Young denies actions despite conviction

Updated: July 6, 2005, 9:13 PM ET
Associated Press

BIRMINGHAM, Ala. -- Former Alabama football booster Logan Young denies ever buying a player for the Crimson Tide despite his conviction in federal court for bribing a high school coach to get a top recruit.

Young, a Memphis businessman, also told The Birmingham News that allegations by Tennessee coach Phillip Fulmer that he had steered a number of prospects to Alabama in the 1990s were "preposterous."

Young, 64, was convicted of paying Memphis high school coach Lynn Lang to steer recruit Albert Means to Alabama. Lang testified that Young paid $150,000 to land Means. In June, Young was sentenced to six months in prison and six months home confinement to be served after his release from prison, followed by two years of supervised release.

Young, who remains free pending appeal, said he's pleased with the sentence but still maintains his innocence.

"I didn't do it, but what the jury said I did is all that matters," he told News columnist Kevin Scarbinsky in a story Wednesday. "I was tickled pink with the sentence. That's the least it could have been."

He also said he is confident he will be healthy enough to get a kidney transplant by the end of August.

Alabama cut its ties to Young as an NCAA investigation involving him led to sanctions against the Tide football program. But Young disputed former Alabama assistant coach and player Jeff Rouzie's statement that legendary Tide coach Bear Bryant once warned his coaches to keep their distance from Young. In a column last week, Scarbinsky said Rouzie confirmed that he made the statement to the NCAA in 2001.

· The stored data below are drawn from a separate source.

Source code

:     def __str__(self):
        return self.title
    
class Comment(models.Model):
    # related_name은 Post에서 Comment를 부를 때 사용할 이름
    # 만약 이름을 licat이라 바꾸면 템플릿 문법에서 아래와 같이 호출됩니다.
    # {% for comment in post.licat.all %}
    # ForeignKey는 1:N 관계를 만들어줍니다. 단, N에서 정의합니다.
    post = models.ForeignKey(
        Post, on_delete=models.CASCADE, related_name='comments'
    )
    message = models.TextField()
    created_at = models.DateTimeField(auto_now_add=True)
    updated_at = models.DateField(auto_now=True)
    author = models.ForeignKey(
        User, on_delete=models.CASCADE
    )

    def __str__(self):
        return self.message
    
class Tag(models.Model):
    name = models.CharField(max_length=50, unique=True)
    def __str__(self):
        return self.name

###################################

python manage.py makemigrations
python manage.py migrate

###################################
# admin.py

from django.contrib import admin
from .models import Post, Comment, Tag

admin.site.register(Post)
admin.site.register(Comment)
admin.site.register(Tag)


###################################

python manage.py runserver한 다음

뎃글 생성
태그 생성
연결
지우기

"That's not true. That's a lie," Young said. "... I know Coach Bryant didn't say it."

The Memphis businessman said he had a "special relationship" with Bryant.

Young, who did not testify in his criminal trial in Memphis, denied some of the allegations Fulmer made to NCAA investigators and then-Southeastern Conference commissioner Roy Kramer, including claims that Young bought a truck for defensive linemen Michael Myers and a house for defensive lineman Kindal Moorehead or his mother.

"It makes Fulmer look like a bigger liar than he already is," Young said. "He's over the edge. He threw everything on the wall and hoped some of it stuck."

Fulmer's attorney, Jeff Hagood, said Wednesday that Fulmer wasn't the only SEC coach who reported wrongdoing in Alabama's recruiting in the Memphis area. He said former Florida coach Steve Spurrier, now at South Carolina, as well as Arkansas coach Houston Nutt, former Mississippi coach David Cutcliffe and "a whole bunch of other coaches for a long time said the same thing."

"I pity Mr. Young and I hope his health improves," Hagood said. "But as I recall he had a bunch of fine lawyers and a fine trial judge and a jury of his peers listened for about a week and found him guilty in a couple of hours.

"And Phillip Fulmer sure didn't testify at his trial."

The NCAA's findings against Alabama didn't include many of the allegations lodged by Fulmer, which have come to light in a defamation lawsuit filed by two former Tide assistants in Tuscaloosa against the NCAA and others. That trial is set to begin Monday.